Unfortunately Newton's direction is expensive to compute. However, it is also probably unnecessary for several reasons: (1) Newton gives us the ideal direction for second degree objective functions, which our objective function almost certainly is not, (2) The error function whose gradient backprop calculated is the error for the last minibatch/instance only, which at best is a very noisy approximation of the real error function, thus we shouldn't spend too much effort trying to get the direction exactly right.

So people have come up with various approximate methods to improve the step direction. Instead of multiplying each component of the gradient with the same learning rate, these methods scale them separately using their running average (momentum, Nesterov), or RMS (Adagrad, Rmsprop). Some even cap the gradients at an arbitrary upper limit (gradient clipping) to prevent instabilities.

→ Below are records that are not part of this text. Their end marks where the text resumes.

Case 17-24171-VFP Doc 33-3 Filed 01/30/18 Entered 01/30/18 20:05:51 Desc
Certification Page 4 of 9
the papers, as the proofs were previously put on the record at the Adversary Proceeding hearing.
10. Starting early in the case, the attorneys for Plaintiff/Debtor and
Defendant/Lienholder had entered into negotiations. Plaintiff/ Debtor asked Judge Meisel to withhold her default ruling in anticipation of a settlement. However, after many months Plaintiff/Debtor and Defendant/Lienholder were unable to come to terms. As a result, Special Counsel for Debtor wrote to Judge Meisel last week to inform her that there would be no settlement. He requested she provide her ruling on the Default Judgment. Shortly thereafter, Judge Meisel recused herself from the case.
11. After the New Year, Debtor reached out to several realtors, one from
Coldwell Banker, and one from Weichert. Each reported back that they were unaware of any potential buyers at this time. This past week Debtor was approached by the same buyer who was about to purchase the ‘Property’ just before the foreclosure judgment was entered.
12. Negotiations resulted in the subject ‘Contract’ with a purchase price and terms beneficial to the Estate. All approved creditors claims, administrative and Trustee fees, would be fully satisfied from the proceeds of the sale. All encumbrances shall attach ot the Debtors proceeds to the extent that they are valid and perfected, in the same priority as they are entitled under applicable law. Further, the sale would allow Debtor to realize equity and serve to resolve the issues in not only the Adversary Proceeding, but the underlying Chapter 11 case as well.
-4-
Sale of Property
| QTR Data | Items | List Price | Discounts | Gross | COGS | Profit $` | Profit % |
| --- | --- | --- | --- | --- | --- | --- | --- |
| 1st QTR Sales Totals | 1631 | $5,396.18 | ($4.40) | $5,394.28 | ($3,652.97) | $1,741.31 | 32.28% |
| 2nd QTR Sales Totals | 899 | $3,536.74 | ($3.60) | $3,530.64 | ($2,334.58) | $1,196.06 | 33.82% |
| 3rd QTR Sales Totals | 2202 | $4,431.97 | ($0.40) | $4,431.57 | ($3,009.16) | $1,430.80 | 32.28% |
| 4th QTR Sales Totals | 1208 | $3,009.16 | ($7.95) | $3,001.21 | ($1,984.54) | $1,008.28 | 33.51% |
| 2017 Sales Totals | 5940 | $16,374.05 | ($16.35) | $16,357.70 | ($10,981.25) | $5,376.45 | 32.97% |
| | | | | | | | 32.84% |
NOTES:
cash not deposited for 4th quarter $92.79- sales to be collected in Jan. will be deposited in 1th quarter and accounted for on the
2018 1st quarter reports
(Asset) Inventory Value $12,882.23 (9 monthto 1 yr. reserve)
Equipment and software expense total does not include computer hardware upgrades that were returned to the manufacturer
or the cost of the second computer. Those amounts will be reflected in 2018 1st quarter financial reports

You may wonder whether these methods still give us directions that consistently increase/decrease the objective function. If we do not insist on the maximum increase, any direction whose components have the same signs as the gradient vector is guaranteed to increase the function (for short enough steps). The reason is again given by the dot product $\nabla J \cdot v$. As long as these two vectors carry the same signs in the same components, the dot product, i.e. the rate of change along $v$, is guaranteed to be positive.

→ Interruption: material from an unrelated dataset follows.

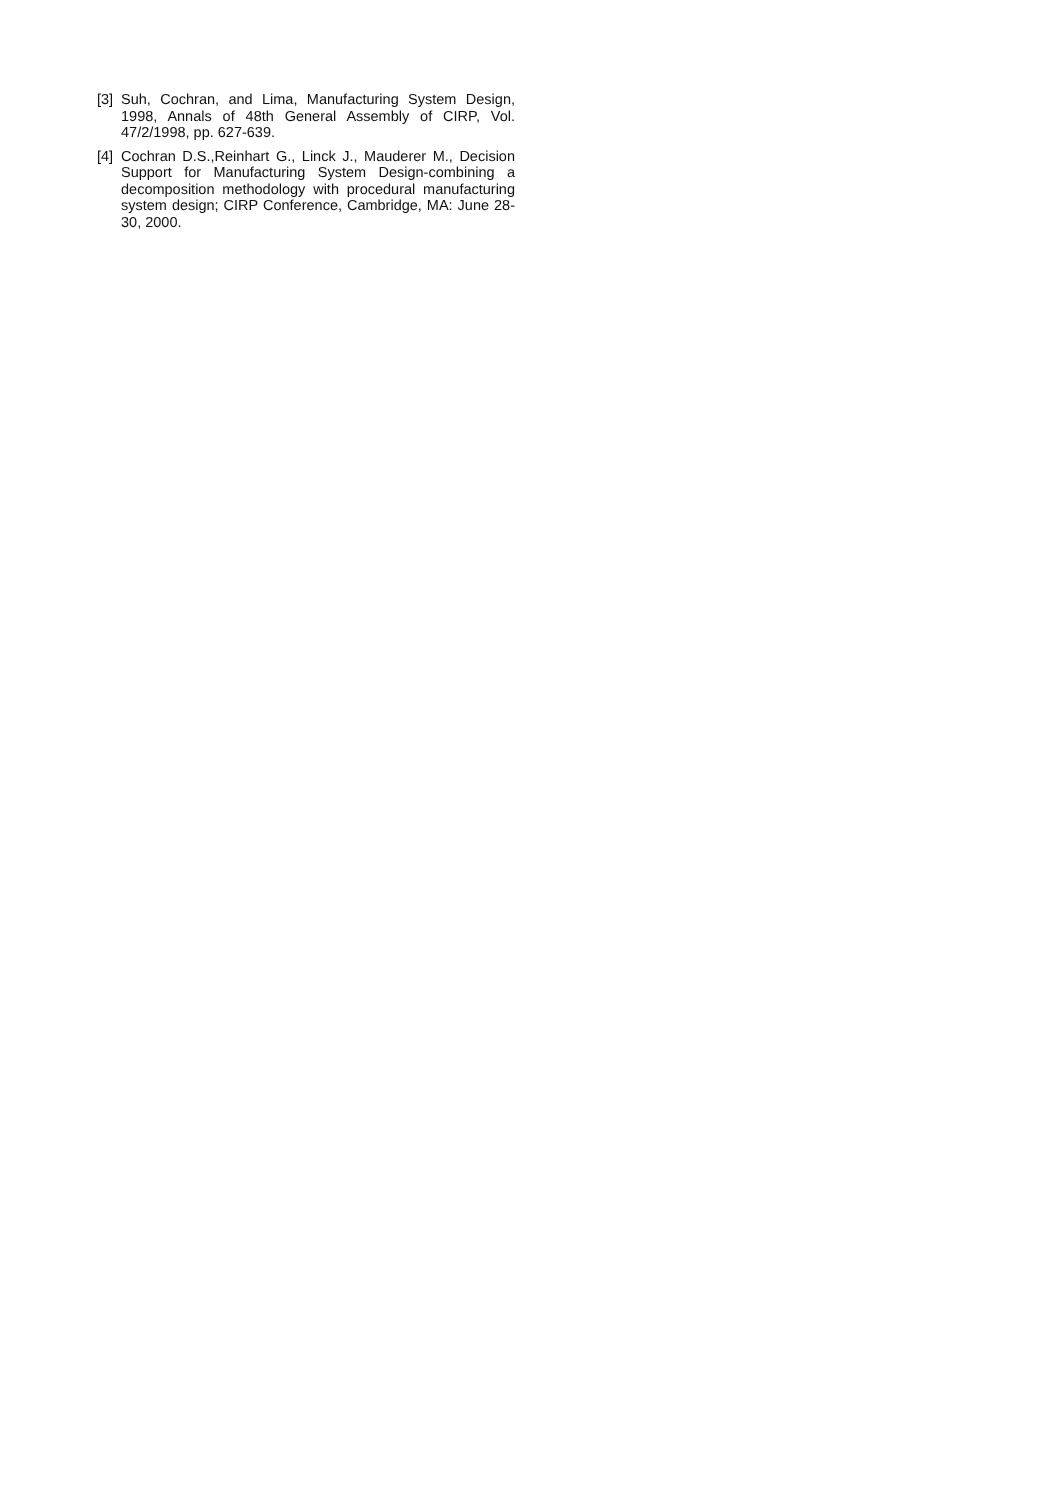[3] Suh, Cochran, and Lima, Manufacturing System Design, 1998, Annals of 48th General Assembly of CIRP, Vol. 47/2/1998, pp. 627-639.
[4] Cochran D.S.,Reinhart G., Linck J., Mauderer M., Decision Support for Manufacturing System Design-combining a decomposition methodology with procedural manufacturing system design; CIRP Conference, Cambridge, MA: June 28-30, 2000.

Minimize what? The final problem with gradient descent, other than not telling us the ideal step size or direction, is that it is not even minimizing the right objective! We want small error on never before seen test data, not just on the training data. The truth is, a sufficiently large model with a good optimization algorithm can get arbitrarily low error (down to the noise limit) on any finite training data (e.g. by just memorizing the answers). And it can typically do so in many different ways (typically many different local minima for training error in weight space exist). Some of those ways will generalize well to unseen data, some won't. And unseen data is (by definition) not seen, so how will we ever know which weight settings will do well on it?

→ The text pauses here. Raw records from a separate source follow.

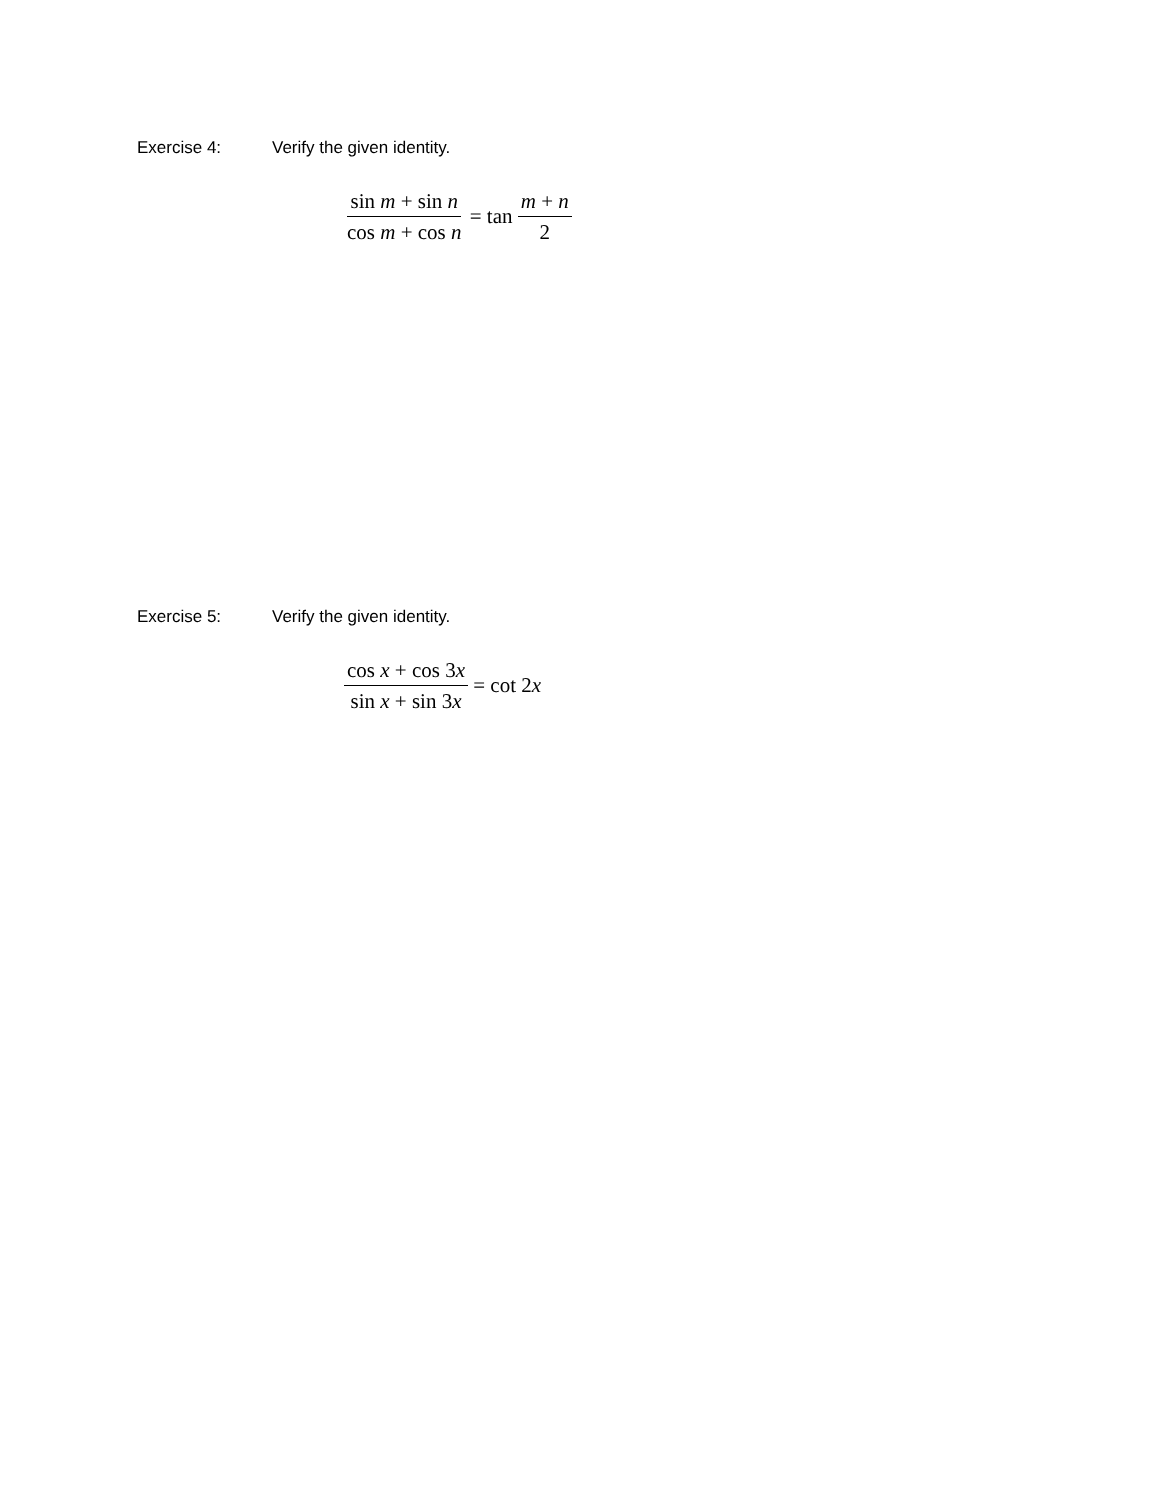Exercise 4: Verify the given identity.
sin m + sin n cos m + cos n = tan m + n 2
Exercise 5: Verify the given identity.
cos x + cos 3x sin x + sin 3x = cot 2 x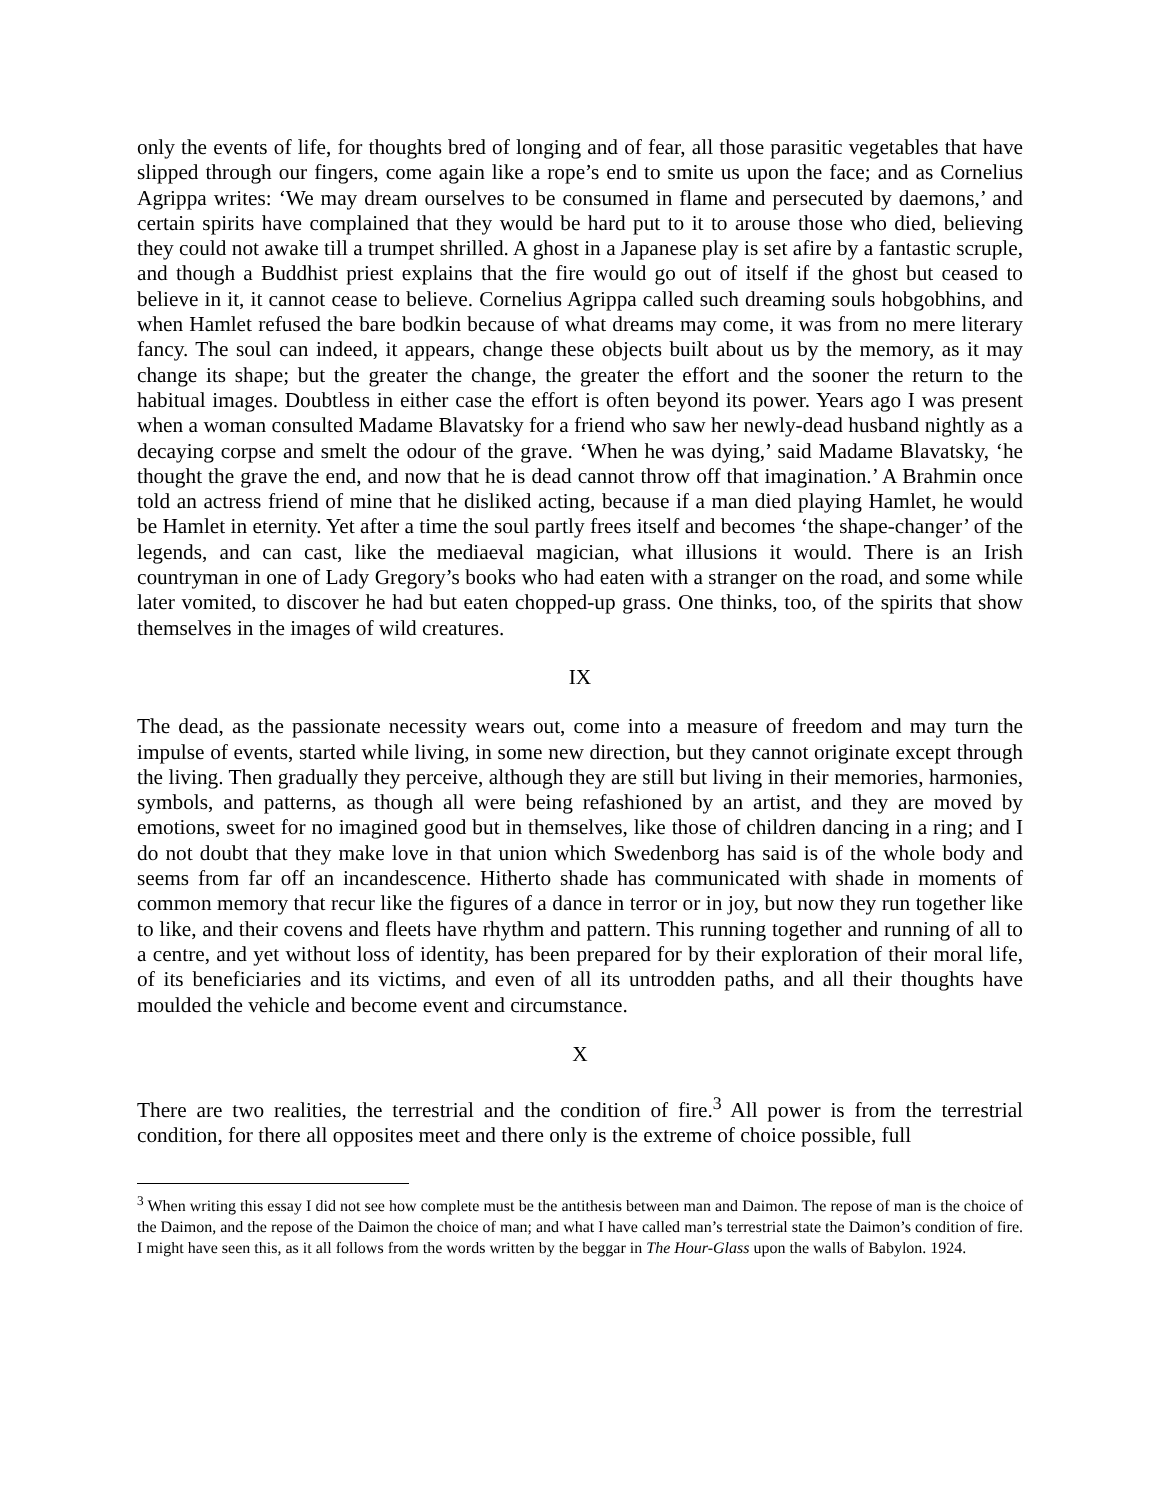only the events of life, for thoughts bred of longing and of fear, all those parasitic vegetables that have slipped through our fingers, come again like a rope’s end to smite us upon the face; and as Cornelius Agrippa writes: ‘We may dream ourselves to be consumed in flame and persecuted by daemons,’ and certain spirits have complained that they would be hard put to it to arouse those who died, believing they could not awake till a trumpet shrilled. A ghost in a Japanese play is set afire by a fantastic scruple, and though a Buddhist priest explains that the fire would go out of itself if the ghost but ceased to believe in it, it cannot cease to believe. Cornelius Agrippa called such dreaming souls hobgobhins, and when Hamlet refused the bare bodkin because of what dreams may come, it was from no mere literary fancy. The soul can indeed, it appears, change these objects built about us by the memory, as it may change its shape; but the greater the change, the greater the effort and the sooner the return to the habitual images. Doubtless in either case the effort is often beyond its power. Years ago I was present when a woman consulted Madame Blavatsky for a friend who saw her newly-dead husband nightly as a decaying corpse and smelt the odour of the grave. ‘When he was dying,’ said Madame Blavatsky, ‘he thought the grave the end, and now that he is dead cannot throw off that imagination.’ A Brahmin once told an actress friend of mine that he disliked acting, because if a man died playing Hamlet, he would be Hamlet in eternity. Yet after a time the soul partly frees itself and becomes ‘the shape-changer’ of the legends, and can cast, like the mediaeval magician, what illusions it would. There is an Irish countryman in one of Lady Gregory’s books who had eaten with a stranger on the road, and some while later vomited, to discover he had but eaten chopped-up grass. One thinks, too, of the spirits that show themselves in the images of wild creatures.
IX
The dead, as the passionate necessity wears out, come into a measure of freedom and may turn the impulse of events, started while living, in some new direction, but they cannot originate except through the living. Then gradually they perceive, although they are still but living in their memories, harmonies, symbols, and patterns, as though all were being refashioned by an artist, and they are moved by emotions, sweet for no imagined good but in themselves, like those of children dancing in a ring; and I do not doubt that they make love in that union which Swedenborg has said is of the whole body and seems from far off an incandescence. Hitherto shade has communicated with shade in moments of common memory that recur like the figures of a dance in terror or in joy, but now they run together like to like, and their covens and fleets have rhythm and pattern. This running together and running of all to a centre, and yet without loss of identity, has been prepared for by their exploration of their moral life, of its beneficiaries and its victims, and even of all its untrodden paths, and all their thoughts have moulded the vehicle and become event and circumstance.
X
There are two realities, the terrestrial and the condition of fire.<sup>3</sup> All power is from the terrestrial condition, for there all opposites meet and there only is the extreme of choice possible, full
<sup>3</sup> When writing this essay I did not see how complete must be the antithesis between man and Daimon. The repose of man is the choice of the Daimon, and the repose of the Daimon the choice of man; and what I have called man’s terrestrial state the Daimon’s condition of fire. I might have seen this, as it all follows from the words written by the beggar in The Hour-Glass upon the walls of Babylon. 1924.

There are at least three ways people deal with this problem: (1) Bayes tells us that we should use all possible models and weigh their answers by how well they do on training data (see Radford Neal's fbm), (2) New methods like dropout that add distortions and noise to inputs, activations, or weights during training seem to help generalization, (3) Pressuring the optimization to stay in one corner of the weight space (e.g. L1, L2, maxnorm regularization) helps generalization.

References

Notes

Supervised learning is also known as regression if the outputs are numeric and classification if they are discrete.
Linear regression is a regression model with a linear prediction function. Linear regression with a scalar input and output is called simple linear regression, if the input is a vector we have multiple linear regression, and if the output is a vector we have multivariate linear regression.